Pamiętaj bowiem, mimo wszelkich wad Polskiego Ładu – nie demonizujmy go, to tylko ustawa. Nie poddawajmy się defetyzmowi. Polski Ład zawiera ogromną listę wyzwań, ale i szans. W braku lepszych szans – zrób sobie ją sam. Szansą w wyścigu konkurencyjnym będzie bowiem choćby to, że Ty zrobisz cokolwiek, w sytuacji, gdy większość – jak to większość – nie zrobi nic, względnie – zamknie działalność (bo już nic się nie da, nic się nie opłaca… znasz to ?). Prowadząc biznes, można i trzeba nieustannie być w ruchu, aby dostosować się do zmiennego otoczenia prawnego.
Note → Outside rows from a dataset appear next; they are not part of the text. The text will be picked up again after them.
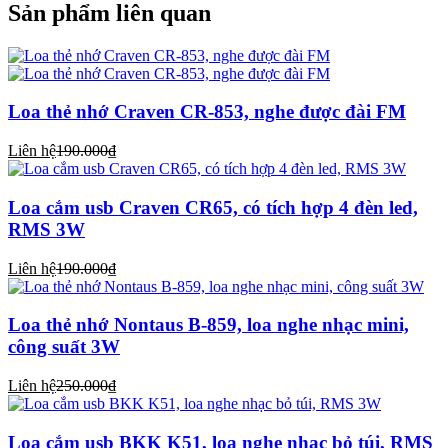
Sản phẩm liên quan
Loa thẻ nhớ Craven CR-853, nghe được đài FM
Liên hệ
190.000₫
Loa cắm usb Craven CR65, có tích hợp 4 đèn led,
RMS 3W
Liên hệ
190.000₫
Loa thẻ nhớ Nontaus B-859, loa nghe nhạc mini,
công suất 3W
Liên hệ
250.000₫
Loa cắm usb BKK K51, loa nghe nhạc bỏ túi, RMS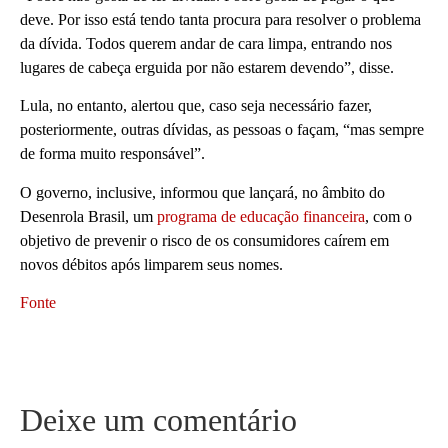
deve. Por isso está tendo tanta procura para resolver o problema
da dívida. Todos querem andar de cara limpa, entrando nos
lugares de cabeça erguida por não estarem devendo”, disse.
Lula, no entanto, alertou que, caso seja necessário fazer,
posteriormente, outras dívidas, as pessoas o façam, “mas sempre
de forma muito responsável”.
O governo, inclusive, informou que lançará, no âmbito do
Desenrola Brasil, um
programa de educação financeira
, com o
objetivo de prevenir o risco de os consumidores caírem em
novos débitos após limparem seus nomes.
Fonte
Deixe um comentário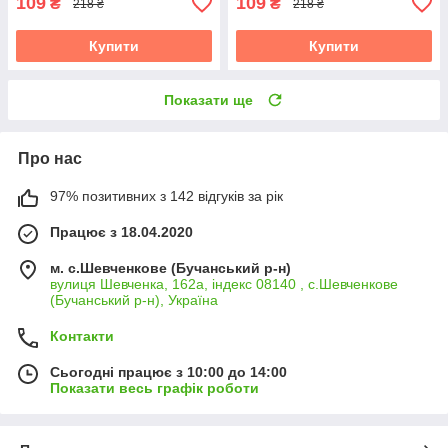
109
109
₴
₴
218 ₴
218 ₴
Купити
Купити
Показати ще
Про нас
97% позитивних з 142 відгуків за рік
Працює з 18.04.2020
м. с.Шевченкове (Бучанський р-н)
вулиця Шевченка, 162а, індекс 08140 , с.Шевченкове
(Бучанський р-н), Україна
Контакти
Сьогодні працює з 10:00 до 14:00
Показати весь графік роботи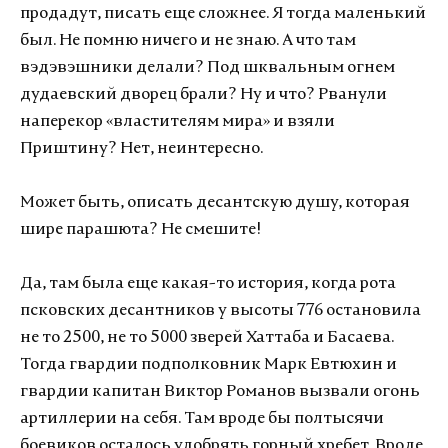
продадут, писать еще сложнее. Я тогда маленький
был. Не помню ничего и не знаю. А что там
вэдэвэшники делали? Под шквальным огнем
дудаевский дворец брали? Ну и что? Рванули
наперекор «властителям мира» и взяли
Приштину? Нет, неинтересно.
Может быть, описать десантскую душу, которая
шире парашюта? Не смешите!
Да, там была еще какая-то история, когда рота
псковских десантников у высоты 776 остановила
не то 2500, не то 5000 зверей Хаттаба и Басаева.
Тогда гвардии подполковник Марк Евтюхин и
гвардии капитан Виктор Романов вызвали огонь
артиллерии на себя. Там вроде бы полтысячи
боевиков осталось удобрять горный хребет. Вроде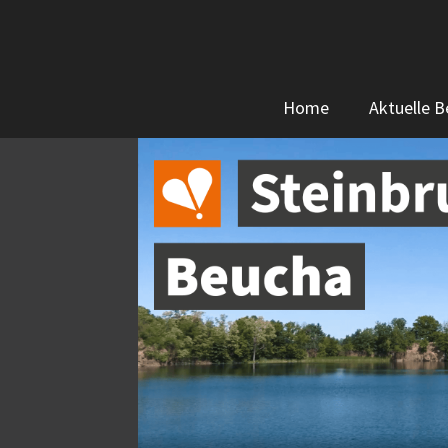
Zum
Inhalt
springen
Home
Aktuelle B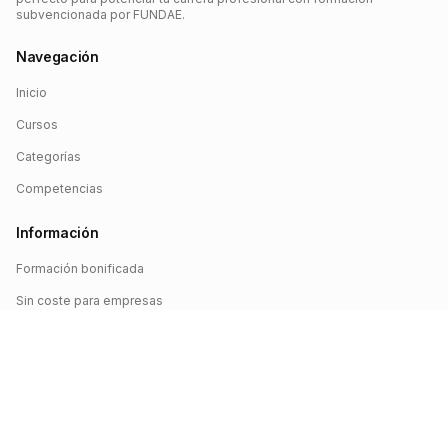
subvencionada por FUNDAE.
Navegación
Inicio
Cursos
Categorías
Competencias
Información
Formación bonificada
Sin coste para empresas
Crédito FUNDAE
Iniciar sesión
©
2026
FUNDAE Cursos. Todos los derechos reservados.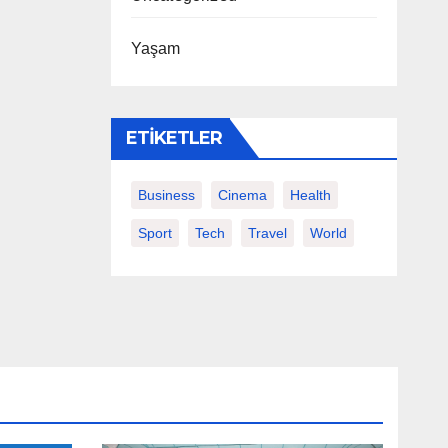
Yaşam
ETIKETLER
Business
Cinema
Health
Sport
Tech
Travel
World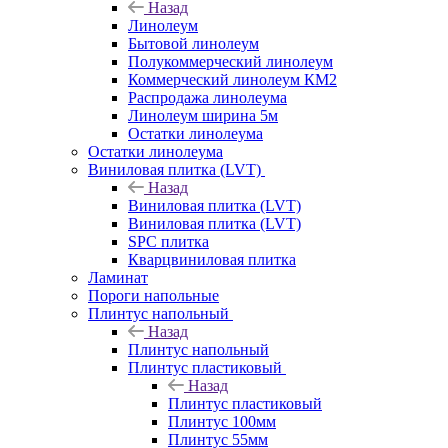
Назад
Линолеум
Бытовой линолеум
Полукоммерческий линолеум
Коммерческий линолеум КМ2
Распродажа линолеума
Линолеум ширина 5м
Остатки линолеума
Остатки линолеума
Виниловая плитка (LVT)
Назад
Виниловая плитка (LVT)
Виниловая плитка (LVT)
SPC плитка
Кварцвиниловая плитка
Ламинат
Пороги напольные
Плинтус напольный
Назад
Плинтус напольный
Плинтус пластиковый
Назад
Плинтус пластиковый
Плинтус 100мм
Плинтус 55мм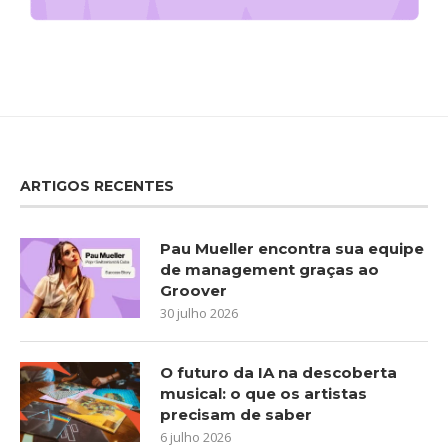
ARTIGOS RECENTES
Pau Mueller encontra sua equipe
de management graças ao
Groover
30 julho 2026
O futuro da IA na descoberta
musical: o que os artistas
precisam de saber
6 julho 2026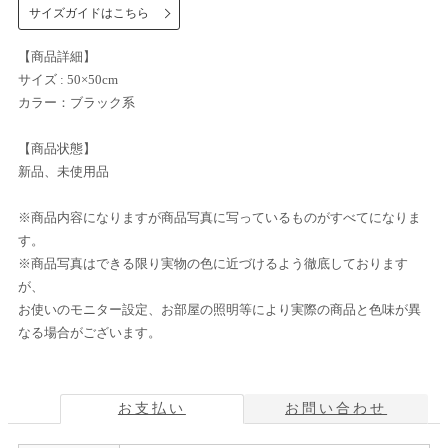
サイズガイドはこちら
【商品詳細】
サイズ : 50×50cm
カラー：ブラック系
【商品状態】
新品、未使用品
※商品内容になりますが商品写真に写っているものがすべてになりま
す。
※商品写真はできる限り実物の色に近づけるよう徹底しております
が、
お使いのモニター設定、お部屋の照明等により実際の商品と色味が異
なる場合がございます。
お支払い
お問い合わせ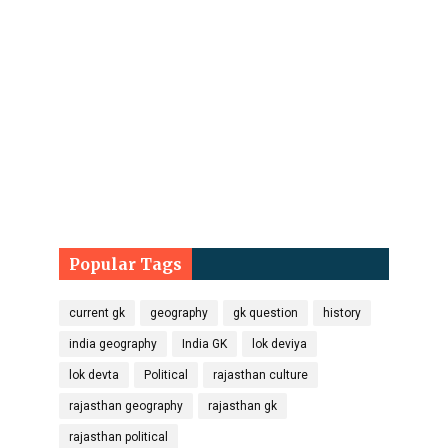
Popular Tags
current gk
geography
gk question
history
india geography
India GK
lok deviya
lok devta
Political
rajasthan culture
rajasthan geography
rajasthan gk
rajasthan political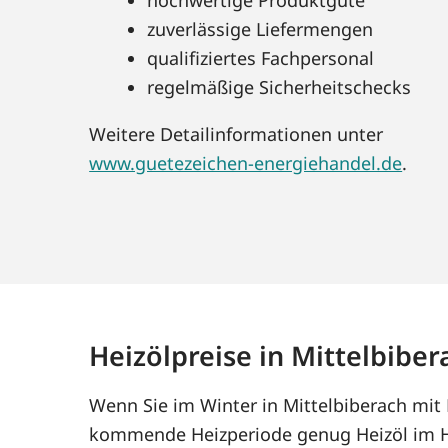
zuverlässige Liefermengen
qualifiziertes Fachpersonal
regelmäßige Sicherheitschecks
Weitere Detailinformationen unter
www.guetezeichen-energiehandel.de
.
Heizölpreise in Mittelbiber
Wenn Sie im Winter in Mittelbiberach mit 
kommende Heizperiode genug Heizöl im Ha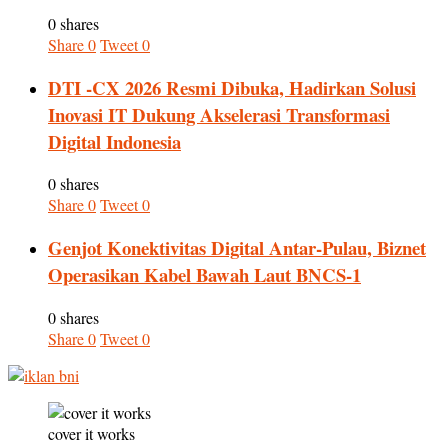
0 shares
Share
0
Tweet
0
DTI -CX 2026 Resmi Dibuka, Hadirkan Solusi
Inovasi IT Dukung Akselerasi Transformasi
Digital Indonesia
0 shares
Share
0
Tweet
0
Genjot Konektivitas Digital Antar-Pulau, Biznet
Operasikan Kabel Bawah Laut BNCS-1
0 shares
Share
0
Tweet
0
cover it works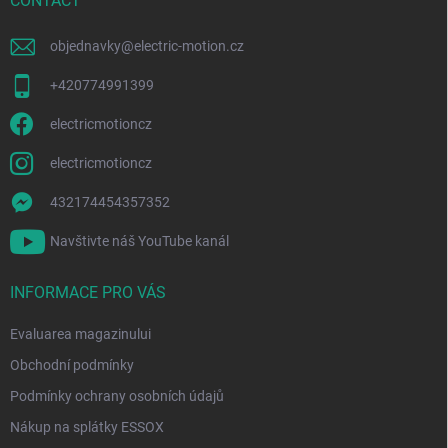
l
CONTACT
s
t
ă
objednavky
@
electric-motion.cz
r
i
+420774991399
l
o
electricmotioncz
r
electricmotioncz
432174454357352
Navštivte náš YouTube kanál
INFORMACE PRO VÁS
Evaluarea magazinului
Obchodní podmínky
Podmínky ochrany osobních údajů
Nákup na splátky ESSOX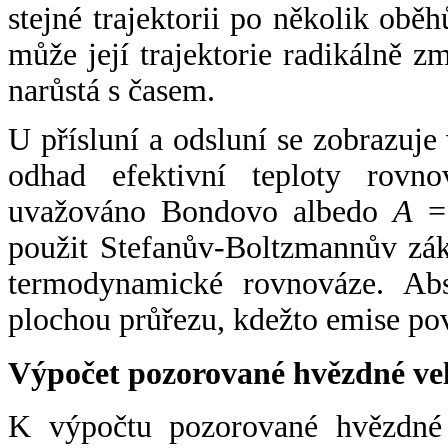
stejné trajektorii po několik oběh
může její trajektorie radikálně zm
narůstá s časem.
U přísluní a odsluní se zobrazuje
odhad efektivní teploty rovno
uvažováno Bondovo albedo
A
= 
použit Stefanův-Boltzmannův zák
termodynamické rovnováze. Abs
plochou průřezu, kdežto emise po
Výpočet pozorované hvězdné ve
K výpočtu pozorované hvězdné v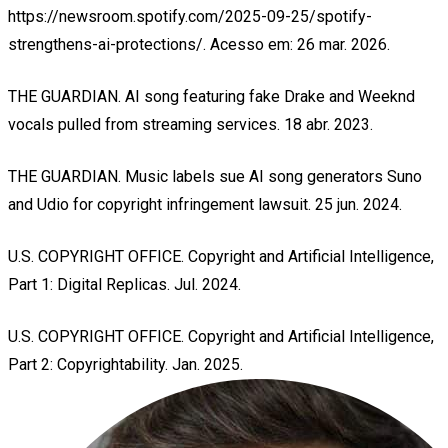
https://newsroom.spotify.com/2025-09-25/spotify-
strengthens-ai-protections/. Acesso em: 26 mar. 2026.
THE GUARDIAN. AI song featuring fake Drake and Weeknd
vocals pulled from streaming services. 18 abr. 2023.
THE GUARDIAN. Music labels sue AI song generators Suno
and Udio for copyright infringement lawsuit. 25 jun. 2024.
U.S. COPYRIGHT OFFICE. Copyright and Artificial Intelligence,
Part 1: Digital Replicas. Jul. 2024.
U.S. COPYRIGHT OFFICE. Copyright and Artificial Intelligence,
Part 2: Copyrightability. Jan. 2025.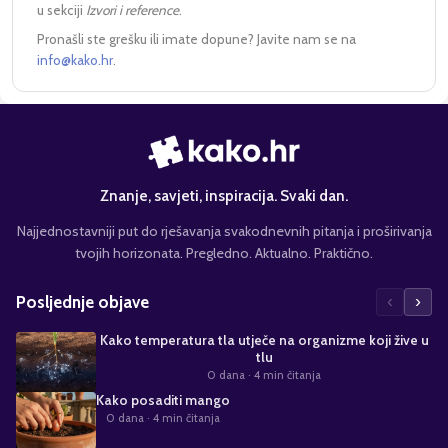
u sekciji
Izvori i reference
.
Pronašli ste grešku ili imate dopune? Javite nam se na
info@kako.hr
.
Znanje, savjeti, inspiracija. Svaki dan.
Najjednostavniji put do rješavanja svakodnevnih pitanja i proširivanja
tvojih horizonata. Pregledno. Aktualno. Praktično.
‹
›
Posljednje objave
Kako temperatura tla utječe na organizme koji žive u
tlu
0 dana
· 4 min čitanja
Kako posaditi mango
0 dana
· 4 min čitanja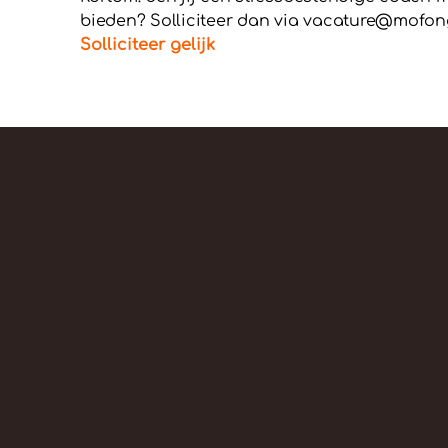
bieden? Solliciteer dan via vacature@mofongo
Solliciteer gelijk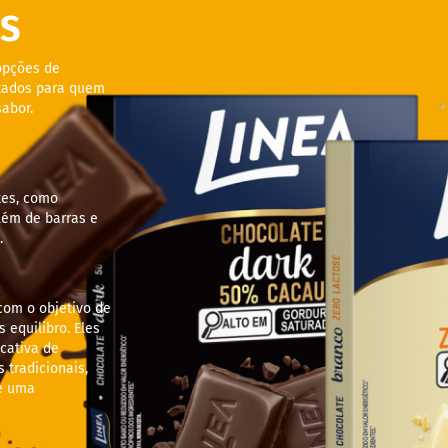
S
opções de
ltados para quem
abor.
tes, como
lém de barras e
.
com o objetivo de
 equilibro. Eles
cativa de
tradicionais,
e uma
[i] Źródło obrazu: Pixabay; tekst licencji: https://pixabay.com/pl/service/license/

[ii] Ustawa z dnia 29 października 2021 r. o zmianie ustawy o podatku dochodowym od osób fizycznych, ustawy o podatku dochodowym od osób prawnych oraz niektórych innych ustaw (Dz.U. 2021, poz. 2105). Tekst opublikowany (do którego nie należy się przywiązywać, ze względu na trwające i projektowane nowelizacje) : https://dziennikustaw.gov.pl/D2021000210501.pdf?fbclid=IwAR1pDFb6o0RUY1-fYWznqqGfD1fpWyeUqy6MiLF8q6mZpqMHCn-yBiI0It8

[iii] https://www.gov.pl/web/polski-lad/o-programie, dostęp 07.03.2022

[iv] https://lewiatan.org/polski-lad-przedsiebiorcow-czekaja-kolejne-zmiany-podatkowe/, dostęp 29.03.2022

[v] źródło:  www.rp.pl/Opinie/311029975-Witold-Modzelewski-Czas-skonczyc-z-naginaniem-prawa.html#ap-1 dostęp 08.01.2016 r.